* About this exercise
What is needed is an exact copy of the line with "[321,703,358,715] three ->" and all lines that follow it in the entries below, the last line included.
┌──
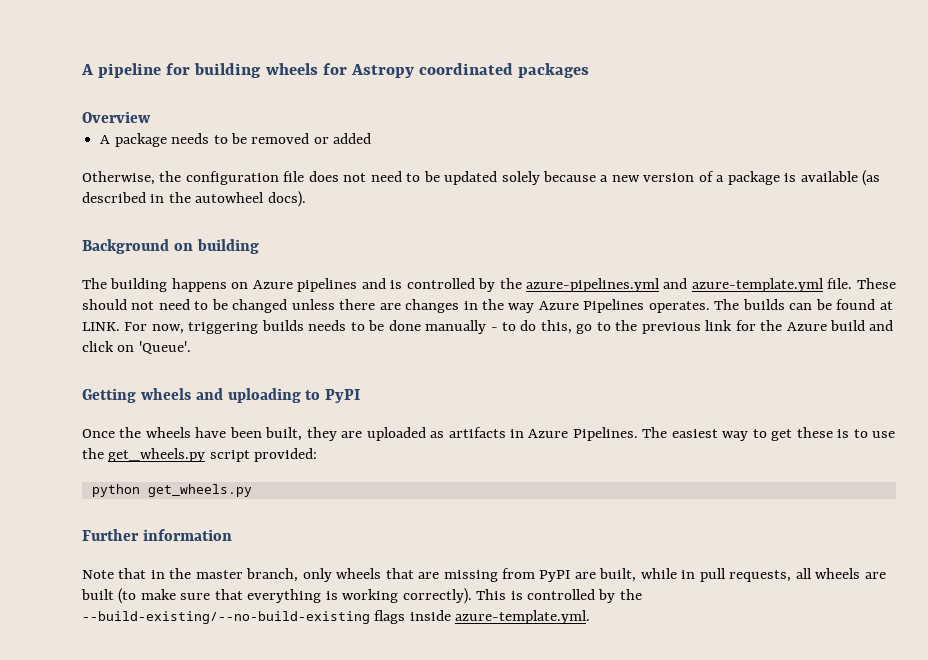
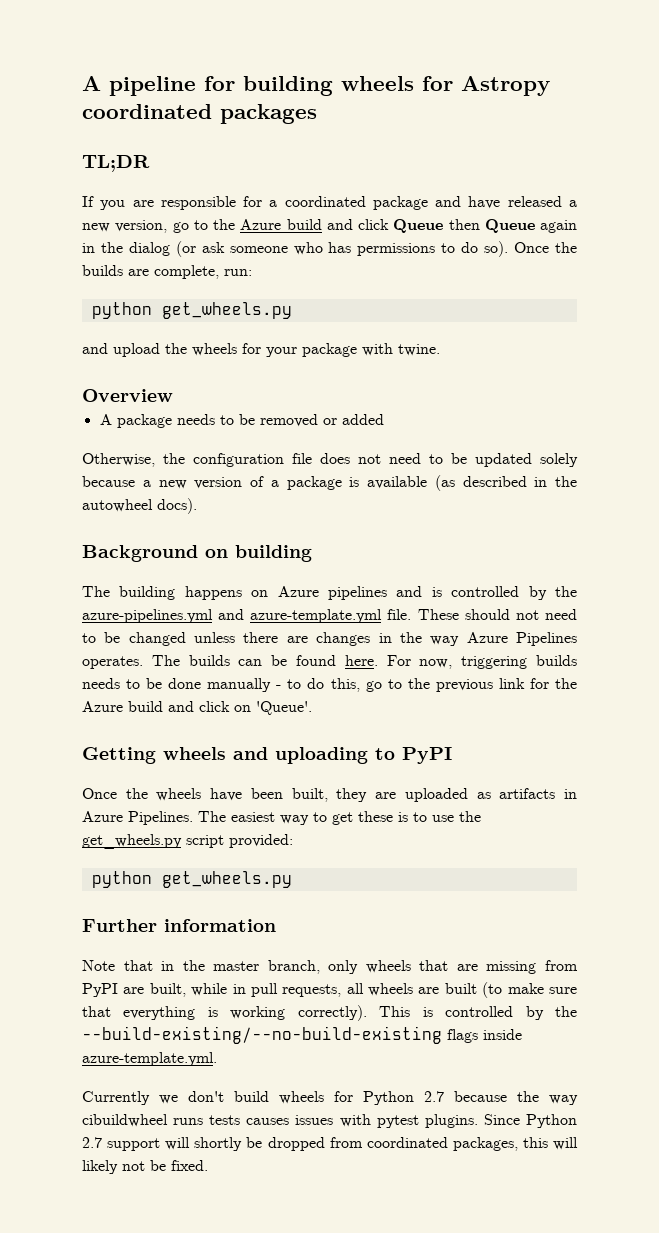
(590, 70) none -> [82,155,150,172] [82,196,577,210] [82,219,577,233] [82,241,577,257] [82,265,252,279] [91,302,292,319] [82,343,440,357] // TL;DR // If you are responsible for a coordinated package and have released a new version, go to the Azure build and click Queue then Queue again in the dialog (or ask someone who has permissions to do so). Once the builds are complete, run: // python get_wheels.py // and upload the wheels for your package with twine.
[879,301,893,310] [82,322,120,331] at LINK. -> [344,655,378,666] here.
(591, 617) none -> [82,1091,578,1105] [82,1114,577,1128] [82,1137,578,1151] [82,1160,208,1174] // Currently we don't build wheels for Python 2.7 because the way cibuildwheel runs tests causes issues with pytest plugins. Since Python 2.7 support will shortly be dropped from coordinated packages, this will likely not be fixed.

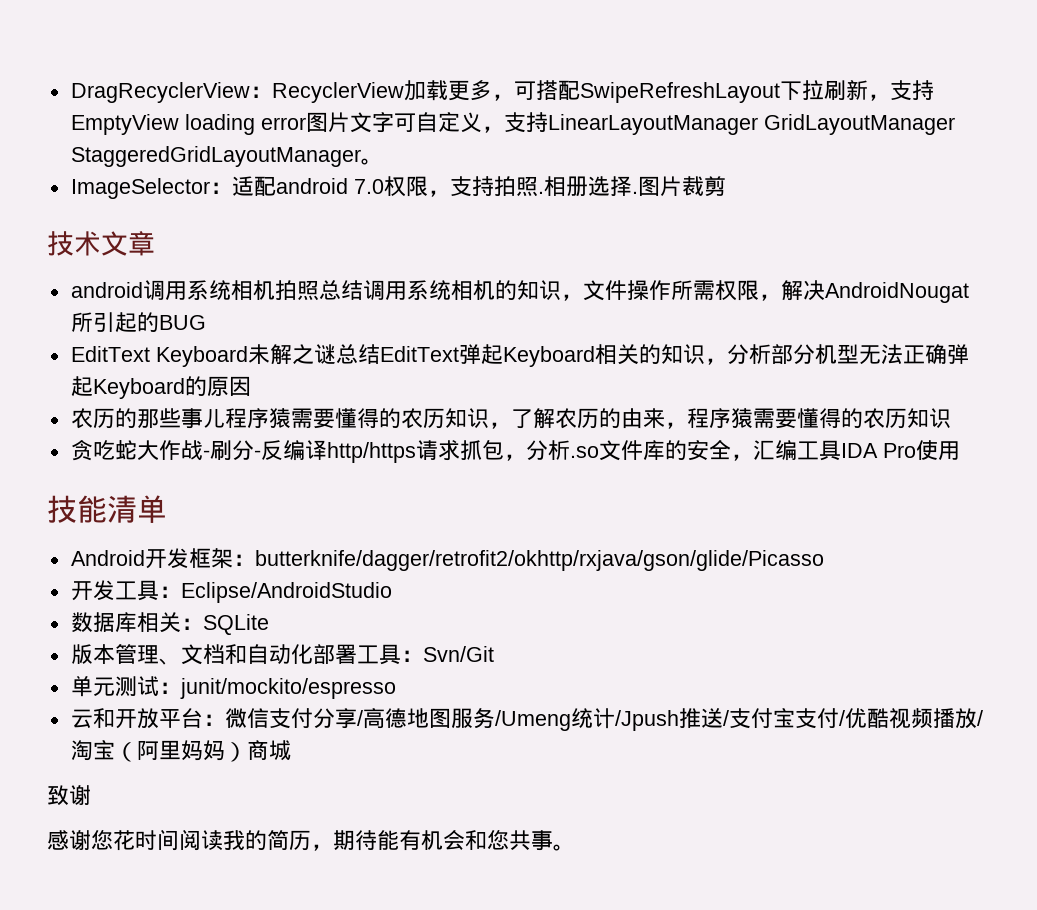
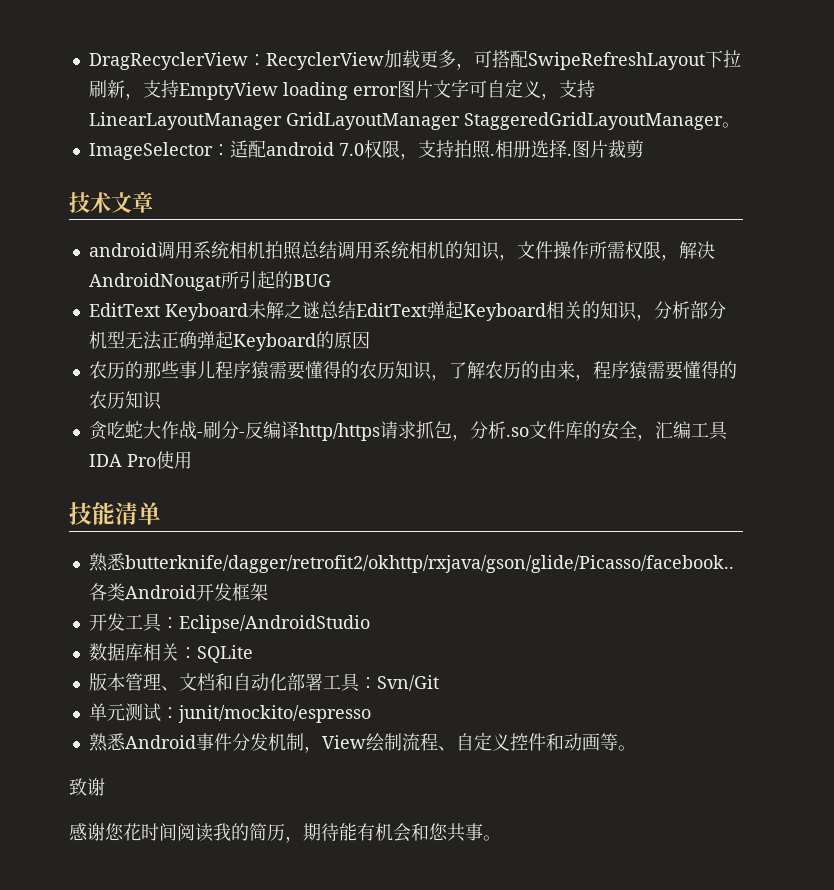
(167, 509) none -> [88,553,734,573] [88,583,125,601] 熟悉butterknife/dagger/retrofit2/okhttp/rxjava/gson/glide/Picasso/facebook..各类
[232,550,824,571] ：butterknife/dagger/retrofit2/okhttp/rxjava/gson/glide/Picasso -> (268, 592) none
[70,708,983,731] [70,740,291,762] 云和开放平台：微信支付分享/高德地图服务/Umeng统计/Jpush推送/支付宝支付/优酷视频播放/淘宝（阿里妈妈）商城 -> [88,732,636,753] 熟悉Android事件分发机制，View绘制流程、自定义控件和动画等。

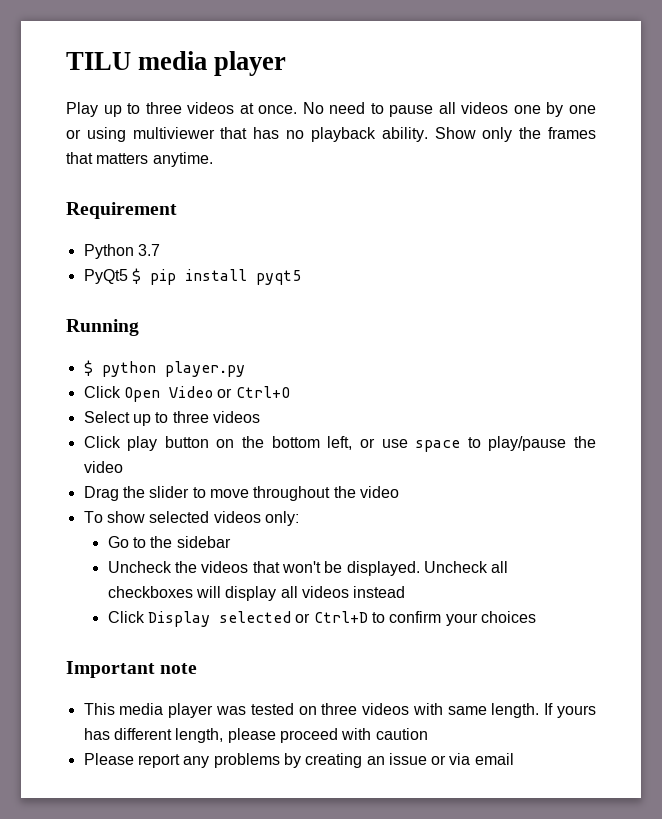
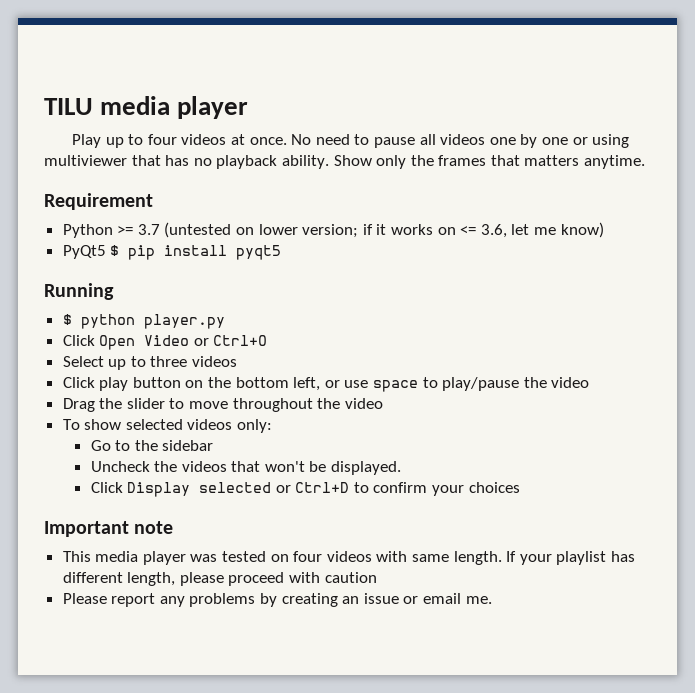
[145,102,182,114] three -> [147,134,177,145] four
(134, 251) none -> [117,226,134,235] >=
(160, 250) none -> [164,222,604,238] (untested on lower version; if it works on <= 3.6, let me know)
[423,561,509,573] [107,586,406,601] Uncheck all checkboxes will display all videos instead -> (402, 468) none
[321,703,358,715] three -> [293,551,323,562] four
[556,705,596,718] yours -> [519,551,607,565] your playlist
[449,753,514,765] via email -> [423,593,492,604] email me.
└──
* Answer area
[321,703,358,715] three -> [293,551,323,562] four
[556,705,596,718] yours -> [519,551,607,565] your playlist
[449,753,514,765] via email -> [423,593,492,604] email me.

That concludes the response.